====== DATA EXCERPTS ======

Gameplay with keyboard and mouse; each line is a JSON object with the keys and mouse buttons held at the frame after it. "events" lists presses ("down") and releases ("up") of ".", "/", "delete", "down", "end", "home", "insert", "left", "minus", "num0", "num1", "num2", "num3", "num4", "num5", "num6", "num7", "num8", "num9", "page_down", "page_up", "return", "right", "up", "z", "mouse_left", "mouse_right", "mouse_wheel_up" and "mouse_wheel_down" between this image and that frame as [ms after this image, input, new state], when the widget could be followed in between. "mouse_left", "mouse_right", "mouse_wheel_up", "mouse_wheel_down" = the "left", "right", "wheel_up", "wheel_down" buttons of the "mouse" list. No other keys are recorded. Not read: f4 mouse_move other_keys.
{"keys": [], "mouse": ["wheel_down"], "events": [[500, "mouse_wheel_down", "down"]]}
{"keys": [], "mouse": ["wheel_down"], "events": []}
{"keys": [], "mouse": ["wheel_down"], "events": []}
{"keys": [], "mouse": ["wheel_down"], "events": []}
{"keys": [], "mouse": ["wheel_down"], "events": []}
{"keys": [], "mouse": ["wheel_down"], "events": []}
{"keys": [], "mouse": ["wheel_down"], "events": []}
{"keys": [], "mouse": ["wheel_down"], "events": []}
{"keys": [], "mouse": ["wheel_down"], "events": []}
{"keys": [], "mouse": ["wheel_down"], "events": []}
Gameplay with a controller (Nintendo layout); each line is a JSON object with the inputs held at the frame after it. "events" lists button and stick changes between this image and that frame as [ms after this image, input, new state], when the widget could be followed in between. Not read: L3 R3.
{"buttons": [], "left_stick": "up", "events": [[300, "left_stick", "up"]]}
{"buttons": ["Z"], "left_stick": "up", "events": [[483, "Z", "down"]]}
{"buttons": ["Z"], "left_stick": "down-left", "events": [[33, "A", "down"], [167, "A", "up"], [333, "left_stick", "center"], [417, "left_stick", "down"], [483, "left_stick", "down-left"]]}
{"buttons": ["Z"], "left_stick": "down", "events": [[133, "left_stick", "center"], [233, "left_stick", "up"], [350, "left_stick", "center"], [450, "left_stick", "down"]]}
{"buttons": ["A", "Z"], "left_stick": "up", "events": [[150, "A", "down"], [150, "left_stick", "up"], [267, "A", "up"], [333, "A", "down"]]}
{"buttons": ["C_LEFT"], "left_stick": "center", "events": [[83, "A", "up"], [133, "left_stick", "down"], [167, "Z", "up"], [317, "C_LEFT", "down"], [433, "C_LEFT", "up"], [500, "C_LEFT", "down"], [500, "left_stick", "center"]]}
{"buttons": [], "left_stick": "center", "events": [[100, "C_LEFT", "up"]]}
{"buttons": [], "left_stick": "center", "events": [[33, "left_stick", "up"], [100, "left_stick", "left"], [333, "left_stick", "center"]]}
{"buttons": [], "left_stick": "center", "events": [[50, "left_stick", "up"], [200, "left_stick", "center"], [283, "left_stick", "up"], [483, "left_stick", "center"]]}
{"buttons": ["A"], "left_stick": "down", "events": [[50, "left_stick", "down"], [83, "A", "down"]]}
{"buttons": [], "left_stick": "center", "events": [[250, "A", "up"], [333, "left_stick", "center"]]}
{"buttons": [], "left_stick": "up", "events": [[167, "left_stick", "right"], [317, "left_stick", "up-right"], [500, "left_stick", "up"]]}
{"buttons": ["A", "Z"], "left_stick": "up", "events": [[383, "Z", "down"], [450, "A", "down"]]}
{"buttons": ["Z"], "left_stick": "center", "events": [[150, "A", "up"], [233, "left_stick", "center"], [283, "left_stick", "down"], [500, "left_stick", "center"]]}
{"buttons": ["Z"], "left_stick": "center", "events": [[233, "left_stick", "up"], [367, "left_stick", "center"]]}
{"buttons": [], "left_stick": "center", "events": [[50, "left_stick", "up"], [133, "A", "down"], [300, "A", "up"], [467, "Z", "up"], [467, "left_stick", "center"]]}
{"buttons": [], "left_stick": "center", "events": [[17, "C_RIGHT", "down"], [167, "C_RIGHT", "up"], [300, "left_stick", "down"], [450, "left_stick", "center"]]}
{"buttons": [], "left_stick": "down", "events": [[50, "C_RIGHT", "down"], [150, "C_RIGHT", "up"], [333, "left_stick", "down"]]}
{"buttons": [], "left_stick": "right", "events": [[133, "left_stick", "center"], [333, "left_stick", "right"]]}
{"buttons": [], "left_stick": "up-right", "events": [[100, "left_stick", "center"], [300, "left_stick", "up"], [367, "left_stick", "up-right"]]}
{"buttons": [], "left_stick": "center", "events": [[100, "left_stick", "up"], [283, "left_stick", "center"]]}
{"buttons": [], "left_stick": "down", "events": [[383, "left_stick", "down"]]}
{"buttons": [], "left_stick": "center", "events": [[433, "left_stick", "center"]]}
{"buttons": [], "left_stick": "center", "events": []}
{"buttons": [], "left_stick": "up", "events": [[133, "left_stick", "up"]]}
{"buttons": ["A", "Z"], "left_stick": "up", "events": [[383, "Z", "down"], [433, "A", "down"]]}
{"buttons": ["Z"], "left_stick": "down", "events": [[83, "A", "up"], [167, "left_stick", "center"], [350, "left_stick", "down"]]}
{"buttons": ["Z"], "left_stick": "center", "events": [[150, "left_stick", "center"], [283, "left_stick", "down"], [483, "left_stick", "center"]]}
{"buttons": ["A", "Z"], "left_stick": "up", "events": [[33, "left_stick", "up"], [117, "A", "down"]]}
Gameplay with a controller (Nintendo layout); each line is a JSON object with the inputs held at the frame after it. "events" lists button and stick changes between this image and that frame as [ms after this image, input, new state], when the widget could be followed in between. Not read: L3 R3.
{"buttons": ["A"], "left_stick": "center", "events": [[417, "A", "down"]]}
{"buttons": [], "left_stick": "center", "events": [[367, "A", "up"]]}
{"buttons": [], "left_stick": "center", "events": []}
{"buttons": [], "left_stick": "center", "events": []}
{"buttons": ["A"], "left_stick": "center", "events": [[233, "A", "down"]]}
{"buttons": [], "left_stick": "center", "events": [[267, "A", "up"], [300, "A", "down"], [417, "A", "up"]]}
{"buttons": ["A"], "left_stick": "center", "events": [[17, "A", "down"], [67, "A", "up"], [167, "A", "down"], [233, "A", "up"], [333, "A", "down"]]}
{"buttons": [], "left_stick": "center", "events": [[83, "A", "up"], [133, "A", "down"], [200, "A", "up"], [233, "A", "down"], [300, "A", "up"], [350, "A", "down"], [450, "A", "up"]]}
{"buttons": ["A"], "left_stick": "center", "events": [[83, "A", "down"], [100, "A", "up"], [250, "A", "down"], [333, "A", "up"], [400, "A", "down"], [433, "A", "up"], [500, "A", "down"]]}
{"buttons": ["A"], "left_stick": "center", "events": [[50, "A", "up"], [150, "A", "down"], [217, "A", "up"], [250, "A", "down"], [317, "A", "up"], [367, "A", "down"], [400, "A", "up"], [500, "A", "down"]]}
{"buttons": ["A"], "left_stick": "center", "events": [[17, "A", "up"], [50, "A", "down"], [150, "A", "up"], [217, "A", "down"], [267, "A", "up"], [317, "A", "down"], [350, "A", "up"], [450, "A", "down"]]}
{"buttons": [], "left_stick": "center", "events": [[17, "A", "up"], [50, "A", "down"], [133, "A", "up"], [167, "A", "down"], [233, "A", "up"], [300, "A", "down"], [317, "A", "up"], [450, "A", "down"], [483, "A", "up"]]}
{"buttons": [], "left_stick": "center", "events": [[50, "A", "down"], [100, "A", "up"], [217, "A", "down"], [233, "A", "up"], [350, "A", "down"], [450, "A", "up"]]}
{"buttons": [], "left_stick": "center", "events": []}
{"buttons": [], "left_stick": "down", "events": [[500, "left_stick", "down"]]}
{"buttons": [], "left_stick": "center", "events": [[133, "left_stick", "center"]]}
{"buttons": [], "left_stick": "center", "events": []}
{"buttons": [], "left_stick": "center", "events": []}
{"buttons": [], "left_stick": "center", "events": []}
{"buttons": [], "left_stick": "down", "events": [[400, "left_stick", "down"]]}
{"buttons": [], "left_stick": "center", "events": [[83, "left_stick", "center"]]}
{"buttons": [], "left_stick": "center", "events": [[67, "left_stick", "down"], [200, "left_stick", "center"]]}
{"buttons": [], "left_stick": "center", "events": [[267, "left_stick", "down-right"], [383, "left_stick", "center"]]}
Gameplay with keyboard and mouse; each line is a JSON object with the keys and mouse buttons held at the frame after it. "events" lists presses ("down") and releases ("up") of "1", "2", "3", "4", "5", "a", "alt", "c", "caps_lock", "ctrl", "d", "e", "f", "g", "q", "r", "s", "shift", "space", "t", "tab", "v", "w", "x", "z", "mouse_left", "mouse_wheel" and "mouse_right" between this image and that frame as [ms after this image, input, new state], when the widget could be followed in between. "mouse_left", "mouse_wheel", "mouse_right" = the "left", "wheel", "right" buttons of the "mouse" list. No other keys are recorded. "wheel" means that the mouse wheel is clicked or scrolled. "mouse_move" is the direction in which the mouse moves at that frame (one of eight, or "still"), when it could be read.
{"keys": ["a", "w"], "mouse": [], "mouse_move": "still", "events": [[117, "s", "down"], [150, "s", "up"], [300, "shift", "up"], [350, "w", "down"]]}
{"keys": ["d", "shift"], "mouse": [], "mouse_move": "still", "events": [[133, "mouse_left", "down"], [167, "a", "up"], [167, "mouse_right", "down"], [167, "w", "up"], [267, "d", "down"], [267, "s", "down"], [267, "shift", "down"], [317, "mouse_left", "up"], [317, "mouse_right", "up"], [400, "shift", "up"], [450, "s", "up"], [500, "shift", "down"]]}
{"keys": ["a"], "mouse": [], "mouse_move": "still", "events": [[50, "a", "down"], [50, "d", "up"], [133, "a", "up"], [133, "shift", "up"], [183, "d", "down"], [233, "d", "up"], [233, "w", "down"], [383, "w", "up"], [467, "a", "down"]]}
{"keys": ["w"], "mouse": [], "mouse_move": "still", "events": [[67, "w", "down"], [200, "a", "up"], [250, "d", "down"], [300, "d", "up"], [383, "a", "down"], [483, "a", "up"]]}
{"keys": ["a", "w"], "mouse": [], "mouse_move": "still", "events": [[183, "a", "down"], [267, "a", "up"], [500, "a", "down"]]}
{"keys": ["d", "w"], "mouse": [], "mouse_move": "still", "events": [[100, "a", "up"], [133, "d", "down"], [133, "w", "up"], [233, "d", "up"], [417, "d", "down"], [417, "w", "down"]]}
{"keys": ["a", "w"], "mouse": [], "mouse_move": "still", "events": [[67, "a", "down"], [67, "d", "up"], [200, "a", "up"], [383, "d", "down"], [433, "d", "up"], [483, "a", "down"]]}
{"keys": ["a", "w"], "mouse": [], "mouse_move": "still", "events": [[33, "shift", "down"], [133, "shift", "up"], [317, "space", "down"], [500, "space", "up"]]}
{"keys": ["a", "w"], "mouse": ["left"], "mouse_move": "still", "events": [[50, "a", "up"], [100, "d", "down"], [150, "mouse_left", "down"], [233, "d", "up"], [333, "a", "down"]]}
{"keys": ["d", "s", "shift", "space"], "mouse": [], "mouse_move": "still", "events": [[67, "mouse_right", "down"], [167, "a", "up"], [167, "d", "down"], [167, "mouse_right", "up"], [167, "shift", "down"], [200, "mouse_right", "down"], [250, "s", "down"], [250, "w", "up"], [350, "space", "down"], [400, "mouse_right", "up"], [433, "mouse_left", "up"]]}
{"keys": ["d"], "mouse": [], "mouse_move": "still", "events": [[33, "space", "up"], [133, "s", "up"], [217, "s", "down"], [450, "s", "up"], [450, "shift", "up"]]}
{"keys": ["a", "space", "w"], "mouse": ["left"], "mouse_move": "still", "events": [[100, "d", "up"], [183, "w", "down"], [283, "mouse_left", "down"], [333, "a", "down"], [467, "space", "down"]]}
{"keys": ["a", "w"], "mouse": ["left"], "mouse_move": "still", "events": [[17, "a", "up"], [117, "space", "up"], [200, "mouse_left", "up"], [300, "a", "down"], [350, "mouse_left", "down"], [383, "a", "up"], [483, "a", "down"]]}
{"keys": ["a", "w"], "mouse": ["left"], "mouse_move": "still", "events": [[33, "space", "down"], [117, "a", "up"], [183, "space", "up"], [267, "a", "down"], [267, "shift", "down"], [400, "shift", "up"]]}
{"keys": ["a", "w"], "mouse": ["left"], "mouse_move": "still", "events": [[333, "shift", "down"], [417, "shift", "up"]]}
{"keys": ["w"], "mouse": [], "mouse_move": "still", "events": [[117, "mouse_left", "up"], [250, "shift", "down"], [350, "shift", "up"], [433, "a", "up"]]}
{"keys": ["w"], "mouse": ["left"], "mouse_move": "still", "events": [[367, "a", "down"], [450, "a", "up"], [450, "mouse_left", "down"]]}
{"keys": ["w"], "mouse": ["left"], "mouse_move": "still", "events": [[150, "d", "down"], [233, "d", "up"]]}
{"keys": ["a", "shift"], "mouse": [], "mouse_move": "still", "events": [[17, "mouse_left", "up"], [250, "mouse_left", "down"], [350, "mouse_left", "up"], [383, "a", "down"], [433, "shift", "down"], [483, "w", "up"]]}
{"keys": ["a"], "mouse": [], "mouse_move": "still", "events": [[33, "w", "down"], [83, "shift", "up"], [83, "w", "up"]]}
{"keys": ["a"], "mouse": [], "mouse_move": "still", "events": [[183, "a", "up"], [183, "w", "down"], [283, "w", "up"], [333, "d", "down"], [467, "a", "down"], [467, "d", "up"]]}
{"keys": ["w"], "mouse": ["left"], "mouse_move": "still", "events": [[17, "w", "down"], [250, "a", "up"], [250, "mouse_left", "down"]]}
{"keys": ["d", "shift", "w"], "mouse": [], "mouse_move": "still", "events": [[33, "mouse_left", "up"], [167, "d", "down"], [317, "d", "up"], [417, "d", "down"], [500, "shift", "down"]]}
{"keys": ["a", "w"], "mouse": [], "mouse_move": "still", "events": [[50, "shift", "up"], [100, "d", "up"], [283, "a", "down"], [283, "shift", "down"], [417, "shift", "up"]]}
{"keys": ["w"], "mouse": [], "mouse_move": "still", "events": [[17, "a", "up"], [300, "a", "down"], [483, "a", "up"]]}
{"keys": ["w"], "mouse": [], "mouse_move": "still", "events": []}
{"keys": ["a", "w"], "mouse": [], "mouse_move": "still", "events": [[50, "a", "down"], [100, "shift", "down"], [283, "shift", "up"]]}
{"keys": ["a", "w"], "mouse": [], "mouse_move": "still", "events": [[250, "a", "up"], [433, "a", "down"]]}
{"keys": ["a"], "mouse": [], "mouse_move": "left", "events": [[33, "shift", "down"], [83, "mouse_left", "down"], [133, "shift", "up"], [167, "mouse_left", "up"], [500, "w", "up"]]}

======

— ABOUT THIS EXERCISE —
Search the entries above for the word "releases" and copy each line where it appears.

— SOLUTION BELOW —
Gameplay with keyboard and mouse; each line is a JSON object with the keys and mouse buttons held at the frame after it. "events" lists presses ("down") and releases ("up") of ".", "/", "delete", "down", "end", "home", "insert", "left", "minus", "num0", "num1", "num2", "num3", "num4", "num5", "num6", "num7", "num8", "num9", "page_down", "page_up", "return", "right", "up", "z", "mouse_left", "mouse_right", "mouse_wheel_up" and "mouse_wheel_down" between this image and that frame as [ms after this image, input, new state], when the widget could be followed in between. "mouse_left", "mouse_right", "mouse_wheel_up", "mouse_wheel_down" = the "left", "right", "wheel_up", "wheel_down" buttons of the "mouse" list. No other keys are recorded. Not read: f4 mouse_move other_keys.
Gameplay with keyboard and mouse; each line is a JSON object with the keys and mouse buttons held at the frame after it. "events" lists presses ("down") and releases ("up") of "1", "2", "3", "4", "5", "a", "alt", "c", "caps_lock", "ctrl", "d", "e", "f", "g", "q", "r", "s", "shift", "space", "t", "tab", "v", "w", "x", "z", "mouse_left", "mouse_wheel" and "mouse_right" between this image and that frame as [ms after this image, input, new state], when the widget could be followed in between. "mouse_left", "mouse_wheel", "mouse_right" = the "left", "wheel", "right" buttons of the "mouse" list. No other keys are recorded. "wheel" means that the mouse wheel is clicked or scrolled. "mouse_move" is the direction in which the mouse moves at that frame (one of eight, or "still"), when it could be read.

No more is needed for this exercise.